Une saison charnière pour les oiseaux de nos jardins
Entre mars et mai, le jardin s'anime comme jamais. Moineaux, merles, rouges-gorges et étourneaux sillonnent la pelouse en tous sens, bec chargé d'un insecte ou d'un brin d'herbe. C'est la pleine période de reproduction et de nidification, bien plus éprouvante pour eux que les mois d'hiver — que ce soit pour les adultes ou pour les jeunes à peine sortis du nid.
Ce printemps représente un véritable défi pour ces petites espèces : construction du nid, couvaison, et une ribambelle de becs affamés à nourrir du matin au soir. Beaucoup de jardiniers souhaitent leur donner un coup de main, mais se demandent si cela peut vraiment poser problème. Alors, comment nourrir les oiseaux du jardin au printemps sans commettre d'erreur ?
Ce que le printemps change vraiment pour les oiseaux
Merles noirs, moineaux domestiques, rouges-gorges familiers et étourneaux multiplient les allées et venues entre leur nid et les espaces verts environnants, parfois pour deux nichées consécutives dans la même saison. Selon l'Office français de la biodiversité, leurs besoins énergétiques augmentent considérablement à cette période. Cela dit, le nourrissage doit demeurer ponctuel en dehors de l'hiver, car les grands rassemblements d'oiseaux autour d'une même source de nourriture favorisent la propagation des maladies.
Pommes et poires abîmées : le geste facile qui plaît aux merles et aux grives
Pour un soutien rapide, pratique et peu coûteux, les fruits se révèlent être une excellente option. La Royal Society for the Protection of Birds le confirme clairement : les restes de fruits, notamment les pommes et poires abîmées, rencontrent un franc succès auprès des grives et des merles. Il convient toutefois de ne jamais proposer de fruits moisis ou salés, et d'éviter absolument les fruits secs comme les raisins secs si des chiens fréquentent le jardin — ces derniers leur sont toxiques.
En pratique, rien de plus simple : découpez les pommes et les poires en quartiers, puis déposez-les sur une table à oiseaux ou directement sur la pelouse. Les merles, trop imposants pour accéder aux mangeoires suspendues, préfèrent nettement manger au sol ou sur une surface plane. Pensez à choisir un emplacement bien dégagé, à l'écart des haies et des buissons denses où un chat pourrait se dissimuler.

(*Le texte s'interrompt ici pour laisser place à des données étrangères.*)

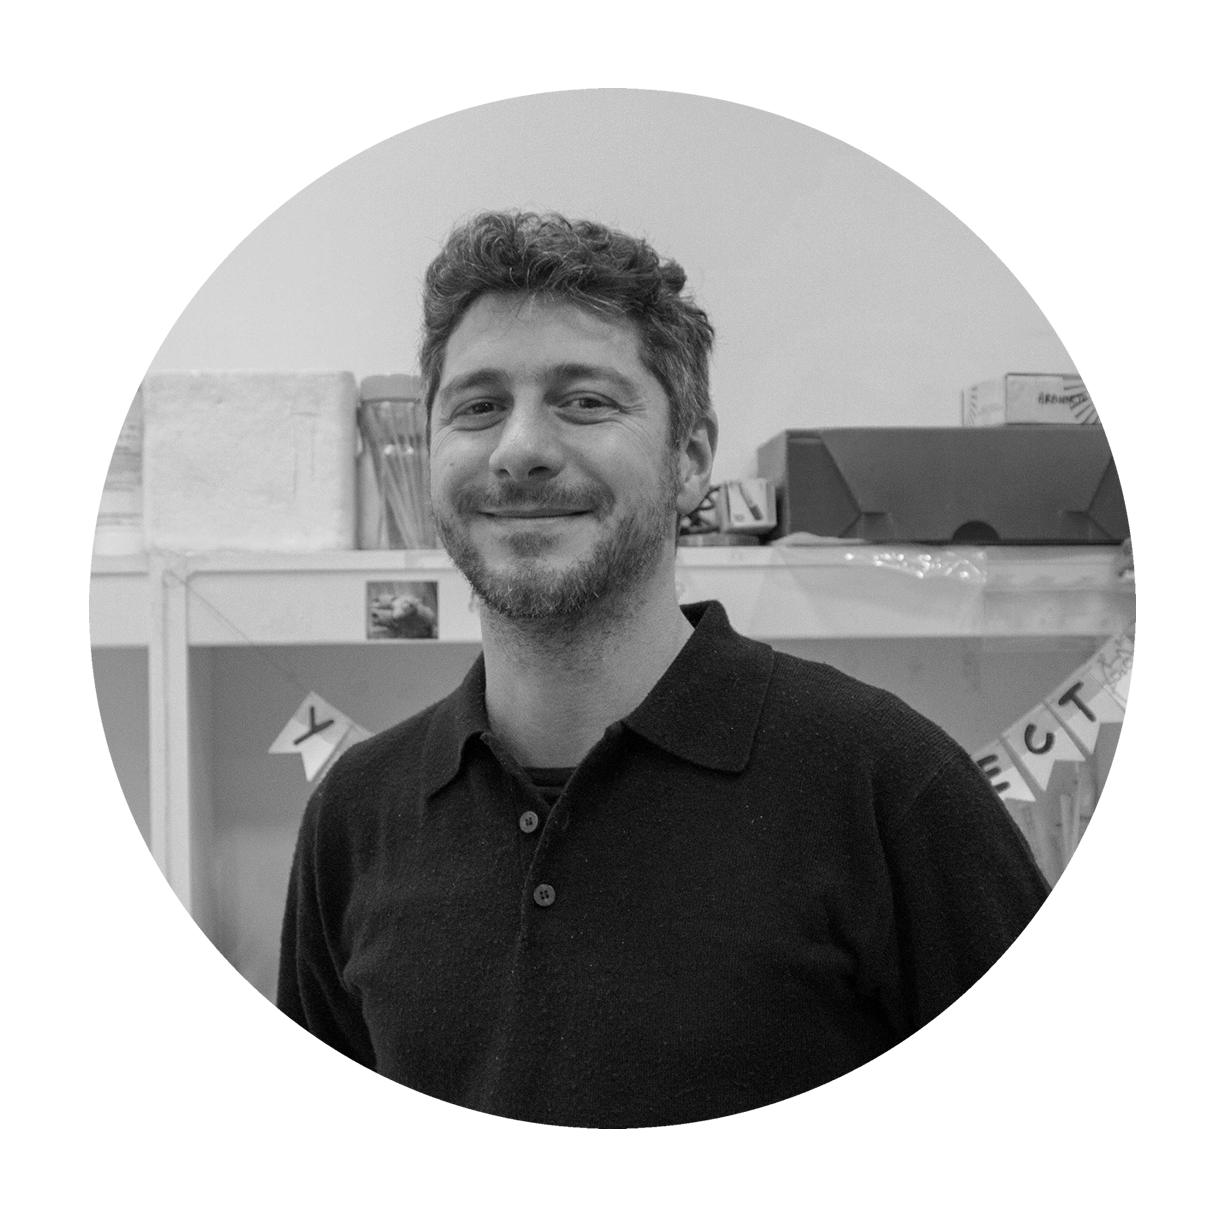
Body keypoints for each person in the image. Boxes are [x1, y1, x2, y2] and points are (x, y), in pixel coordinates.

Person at [277, 211, 1050, 1128]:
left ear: (689, 459)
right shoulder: (354, 816)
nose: (519, 449)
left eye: (584, 401)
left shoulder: (890, 786)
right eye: (477, 407)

Hygiène et sécurité : nourrir sans mettre les oiseaux en danger
Un point de nourrissage mal entretenu peut rapidement devenir un foyer de germes, comme le rappelle l'Office français de la biodiversité. La vigilance sur la propreté des installations est donc aussi importante que la nourriture elle-même. Il est recommandé de retirer les débris à chaque apport de nourriture fraîche, et de nettoyer les mangeoires chaque semaine avec une solution désinfectante douce.
Pour que votre aide reste vraiment bénéfique au quotidien, quelques réflexes simples suffisent :
- Ne proposer que de petites quantités, idéalement consommées en moins de 24 heures ;
- Retirer régulièrement les restes de fruits et les fientes accumulées autour des tables ;
- Laver fréquemment tables, mangeoires et récipients d'eau ;
- Positionner nourriture et points d'eau hors de portée directe des chats.